# 當我僅對約束的一個子集進行對偶時，強對偶性成立嗎？

\ begin {align} \ min_x＆\ quad f（x）\\\ text {st}＆\ quad g_i（x）\ leq 0，i \ in C \ end{align}

">開始{align} \ max_ \ lambda \ min_x＆\ quad f（x）+ \ sum_ {i \ in A} \ lambda_ig_i（x）\\\ text {st}＆\ quad g_i（x）\ leq 0，我\ in C \ setminus A \ end {align}

If strong duality holds, then it also holds when only a subset of the constraints is dualized.

We define the following three problems: the original, the partially dualized, and the dual.

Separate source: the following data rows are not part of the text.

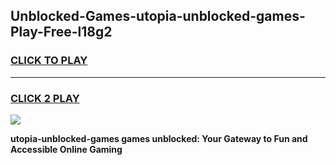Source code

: 
## Unblocked-Games-utopia-unblocked-games-Play-Free-l18g2
<h3>
<a href="https://premium76.site?title=utopia-unblocked-games&ref=23A">CLICK TO PLAY</a></h3>
<hr>

<h3>
<a href="https://premium76.site?title=utopia-unblocked-games&ref=23A">CLICK 2 PLAY</a>
  
</h3>

<a href="https://premium76.site?title=utopia-unblocked-games&ref=23A"><img src="https://clearcache.store/games.png"></a>


**utopia-unblocked-games games unblocked: Your Gateway to Fun and Accessible Online Gaming**
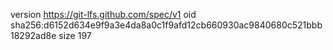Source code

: version https://git-lfs.github.com/spec/v1
oid sha256:d6152d634e9f9a3e4da8a0c1f9afd12cb660930ac9840680c521bbb18292ad8e
size 197
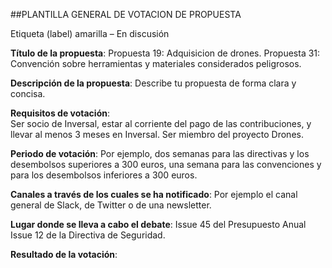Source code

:##PLANTILLA GENERAL DE VOTACION DE PROPUESTA

Etiqueta (label) amarilla – En discusión

**Título de la propuesta**: 
Propuesta 19: Adquisicion de drones.
Propuesta 31: Convención sobre herramientas y materiales considerados peligrosos.

**Descripción de la propuesta**: 
Describe tu propuesta de forma clara y concisa.

**Requisitos de votación**:  
Ser socio de Inversal, estar al corriente del pago de las contribuciones, y llevar al menos 3 meses en Inversal.
Ser miembro del proyecto Drones.

**Periodo de votación**: 
Por ejemplo, dos semanas para las directivas y los desembolsos superiores a 300 euros, una semana para las convenciones y para los desembolsos inferiores a 300 euros.

**Canales a través de los cuales se ha notificado**:
Por ejemplo el canal general de Slack, de Twitter o de una newsletter.

**Lugar donde se lleva a cabo el debate**: 
Issue 45 del Presupuesto Anual
Issue 12 de la Directiva de Seguridad.

**Resultado de la votación**:



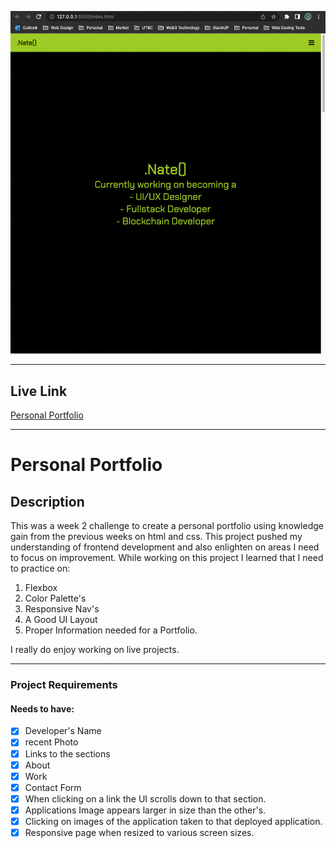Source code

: ![Screenshot](/assets/img/screenshot.jpg)

---
## Live Link

[Personal Portfolio](https://natenaranjo.github.io/portfolio/)

---
# **Personal Portfolio**
## Description

  This was a week 2 challenge to create a personal portfolio using knowledge gain from the previous weeks on html and css.  This project pushed my understanding of frontend development and also enlighten on areas I need to focus on improvement. While working on this project I learned that I need to practice on:
  1. Flexbox
  2. Color Palette's
  3. Responsive Nav's
  4. A Good UI Layout
  5. Proper Information needed for a Portfolio.

  I really do enjoy working on live projects.

---
### Project Requirements
#### Needs to have:
   - [x] Developer's Name
   - [x] recent Photo
   - [x] Links to the sections
   - [x] About
   - [x] Work
   - [x] Contact Form
   - [x] When clicking on a link the UI scrolls down to that section.
   - [x] Applications Image appears larger in size than the other's.
   - [x] Clicking on images of the application taken to that deployed application.
   - [x] Responsive page when resized to various screen sizes.
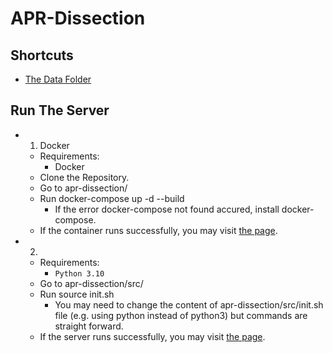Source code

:<!-- @format -->

# APR-Dissection

## Shortcuts
- [The Data Folder](https://github.com/APRTSM/apr-dissection/tree/main/src/dissection/data)

## Run The Server
- 1) Docker
  - Requirements:
    - Docker
  - Clone the Repository.
  - Go to apr-dissection/
  - Run docker-compose up -d --build
    - If the error docker-compose not found accured, install docker-compose.
  - If the container runs successfully, you may visit [the page](http://127.0.0.1:8000/dissection/).
 
- 2)
  - Requirements:
    - `Python 3.10`
  - Go to apr-dissection/src/
  - Run source init.sh
    - You may need to change the content of apr-dissection/src/init.sh file (e.g. using python instead of python3) but commands are straight forward.
  - If the server runs successfully, you may visit [the page](http://127.0.0.1:8000/dissection/).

Problem (P1): \begin{align}\min_x&\quad f(x)\\\text{s.t.}&\quad g_i(x)\leq 0, i \in C\end{align}

Problem (P2): \begin{align}\max_{\lambda\ge0} \min_x&\quad f(x) + \sum_{i \in A}\lambda_ig_i(x)\\\text{s.t.}&\quad g_i(x)\leq 0, i \in C\setminus A\end{align}

Problem (P3): \begin{align}\max_{\mu\ge0} \max_{\lambda\ge0} \min_x&\quad f(x) + \sum_{i \in A}\lambda_ig_i(x) + \sum_{i \in C\setminus A}\mu_ig_i(x)\end{align}

It is given that strong duality holds, which means that (P1) and (P3) have the same objective value. For convenience, denote this by f(P1) = f(P3).

Using weak duality, we will show that f(P1) $$\ge$$ f(P2) $$\ge$$ f(P3). Because we know that f(P1) = f(P3), it must be that f(P1) = f(P2) = f(P3).

From (P1) to (P2): let $$\bar{x}$$ be an optimal solution to (P1). Because $$\bar{x}$$ is feasible for (P1), we have $$g_i(\bar{x})\le0$$ for all $$i\in C$$. Next, plug $$\bar{x}$$ into (P2), which is feasible. Due to the non-negativity of the multipliers, it follows for any $$\lambda \ge 0$$ that $$f(\bar{x}) \ge f(\bar{x}) + \sum_{i \in A}\lambda_ig_i(\bar{x})$$. Hence, f(P1) $$\ge$$ f(P2).

From (P2) to (P3): let $$\bar{\lambda} \ge 0$$ be optimal multipliers for (P2) and let $$\bar{x}$$ be corresponding optimal primal variables. Using a similar argument, $$\bar{\lambda}$$ and $$\bar{x}$$ can be plugged into (P3). Because $$\mu \ge 0$$ and $$g_i(\bar{x})\le0$$ for all $$i\in C\setminus A$$, we have for all $$\mu \ge 0$$ that $$\quad f(\bar{x}) + \sum_{i \in A}\bar{\lambda}_ig_i(\bar{x}) \ge f(\bar{x}) + \sum_{i \in A}\bar{\lambda}_ig_i(\bar{x}) + \sum_{i \in C\setminus A}\mu_ig_i(\bar{x}).$$ It follows that f(P2) $$\ge$$ f(P3), which completes the proof.